# How long to marinate jerky? Other questions?



## whitetaco02

My dad just got a new dehydrator from bass pro with 7 trays and wants me to start making a pile of deer jerky.

How long do you all usually marinate the meat?  i usually do it for around 6 hours.

Also, how had is it to make the beef sticks?  Like the slim jim type?  Any steps on this?

I can do the other stuff but the beef sticks are new to me.  I could also use some recipes for this too.

Thanks!


----------



## EMC-GUN

Overnight. Sometimes longer. Yummy!!!!!!!


----------



## BBQBOSS

i let mine marinate between 12-24 hours.  as far as the beef sticks, i bought one of those jerky cannons from cabelas that has all the attachments.  i havent tried it out yet but i bet it works just fine.

ok here is the link and im officially ticked off now...  i just got mine a few weeks ago for $50 and now its $30!!!  They ripped me off!!!

http://www.cabelas.com/cabelas/en/t...h-box.jsp.form1&Go.x=0&_dyncharset=ISO-8859-1


----------



## Jake Allen

I marinate at least 24 hours.
Then I use a R2D2 smoker and small pieces of apple wood.

.


----------



## Jayrod

I usually marinate mine from one to two days...but if you need to marinate it for a shorter length of time...what you can do to recapture the flavor, is to have a little side batch of marinate that you can brush on the strips of jerky after they have been dehydrating about an hour or so.

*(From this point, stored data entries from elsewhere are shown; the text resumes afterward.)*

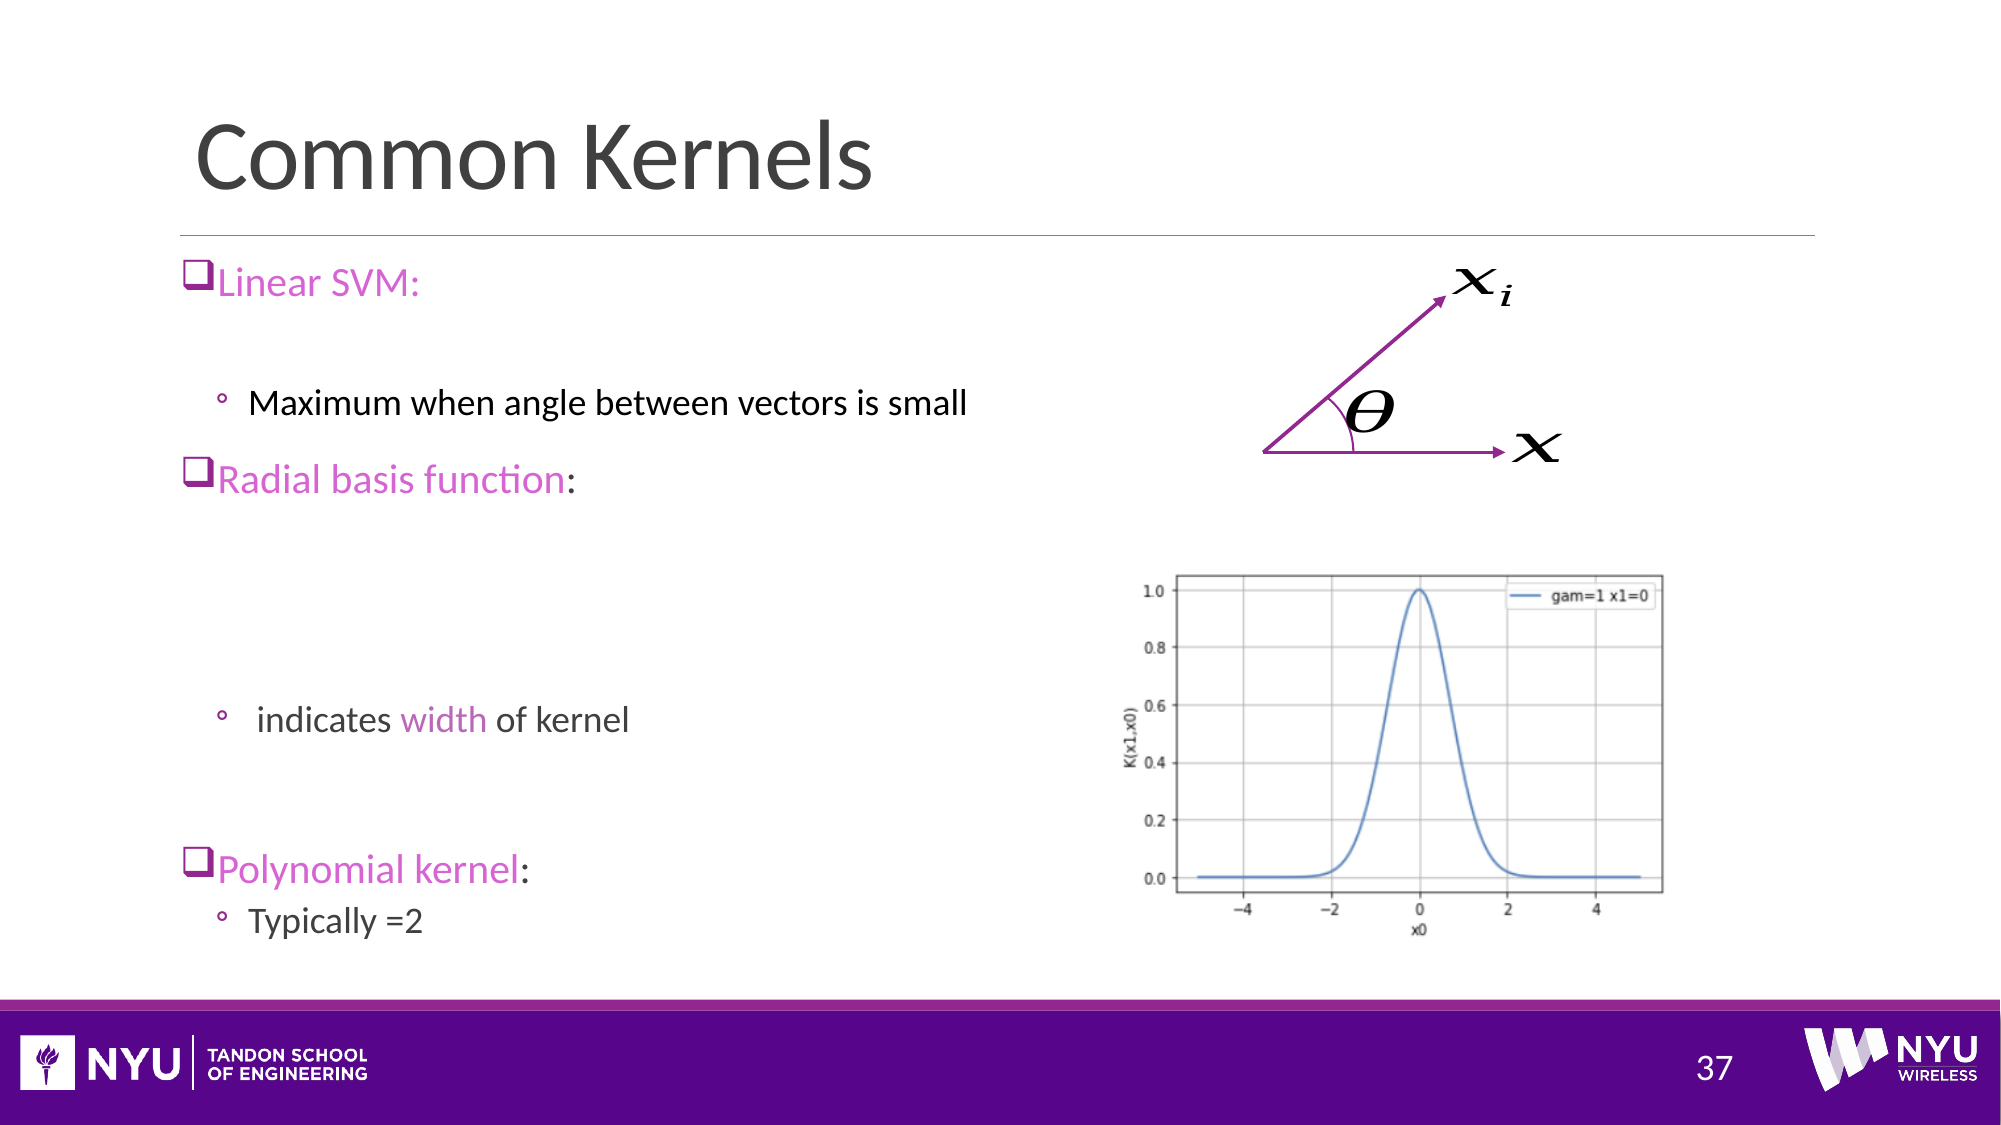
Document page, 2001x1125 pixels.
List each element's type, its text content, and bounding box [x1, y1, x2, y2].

title Common Kernels [180, 47, 1830, 218]
slide_number 37 [1533, 1035, 1749, 1096]
picture [1098, 556, 1702, 951]
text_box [1227, 251, 1568, 521]
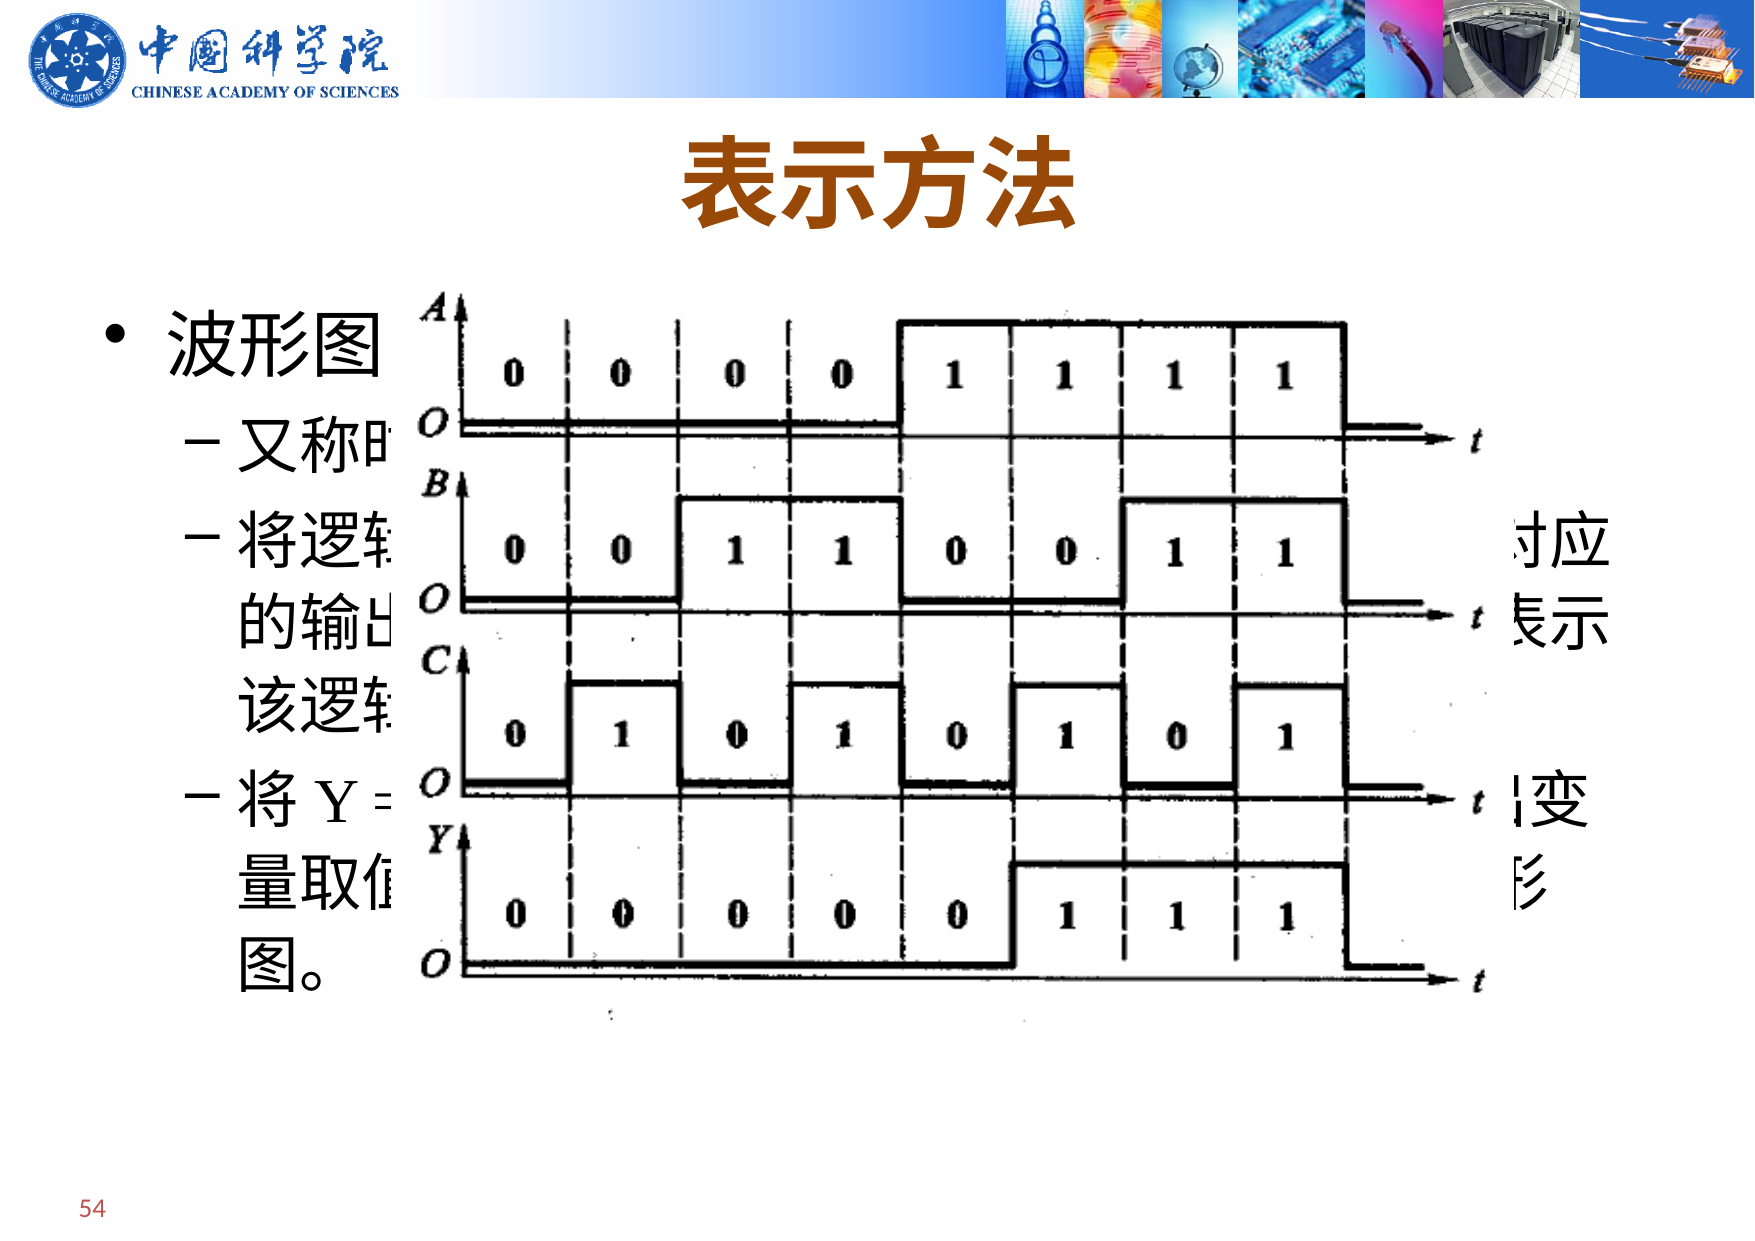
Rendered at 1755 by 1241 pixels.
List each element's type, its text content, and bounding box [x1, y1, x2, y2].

list 波形图(waveform) 又称时序图(timing diagram) 将逻辑函数输入变量每一种可能出现的取值与对应的输出值按时间顺序依次排列起来，就得到了表示该逻辑函数的波形图 将Y = A ( B + C )给出的输入变量与对应的输出变量取值依时间顺序排列起来即可得到索要的波形图。 [87, 281, 1667, 1108]
picture [1006, 0, 1755, 98]
title 表示方法 [89, 112, 1669, 256]
picture [27, 11, 408, 113]
picture [391, 265, 1514, 1022]
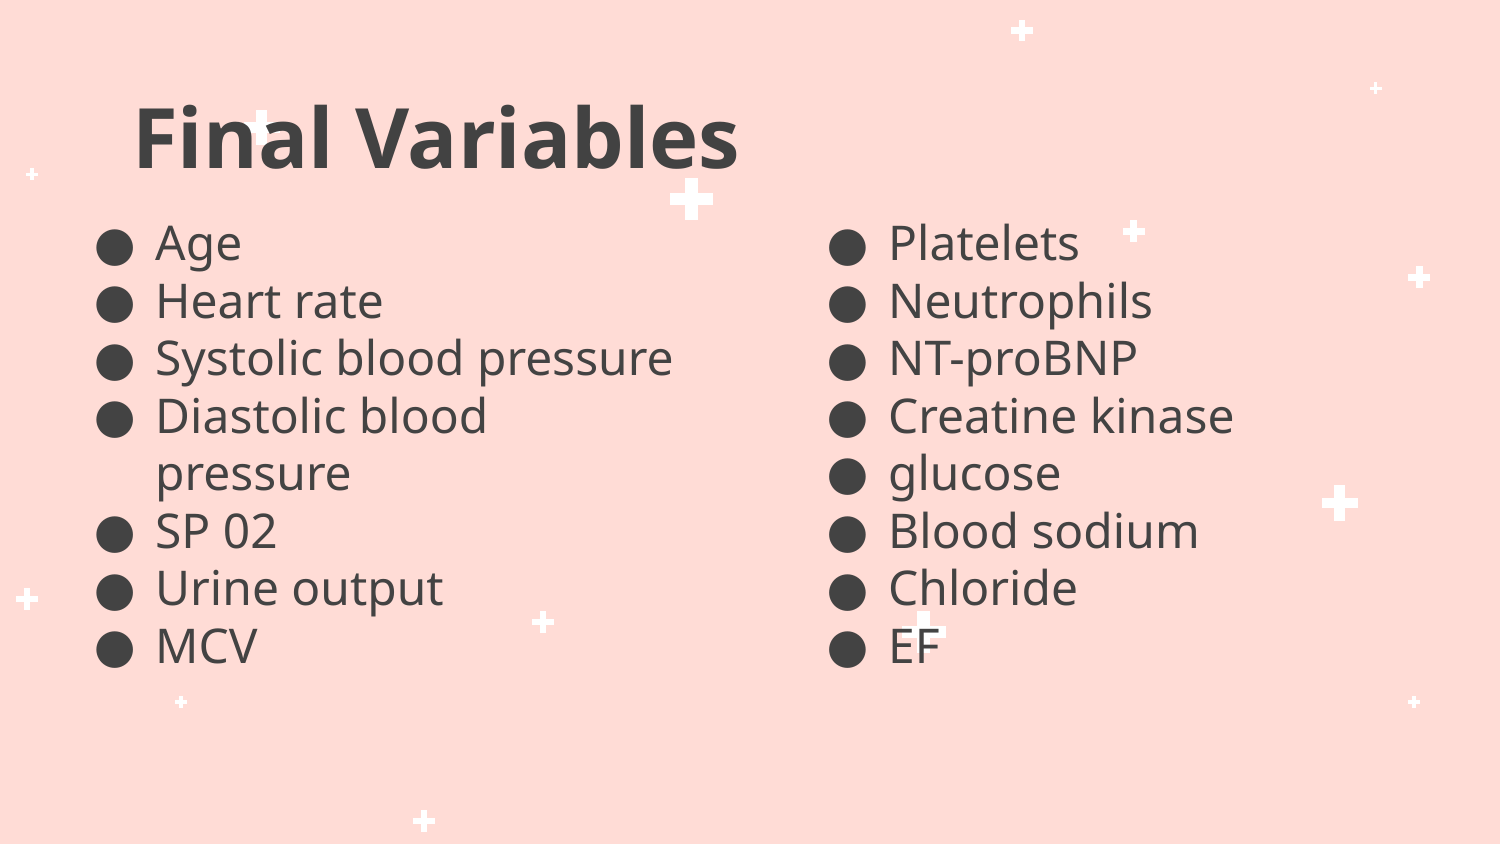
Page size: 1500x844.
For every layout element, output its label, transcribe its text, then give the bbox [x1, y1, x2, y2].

As for the beef strips...I don't know, I've wanted to try some in collagen casings, but can't find the casings small enough

Jayrod


----------



## jai bo

Check my post here:   TRY IT!!!

http://forum.gon.com/showthread.php?t=173745&highlight=jerky


----------



## Swede

No marinade.  Dry spices only and let cure atleast 24 hours before smoking


----------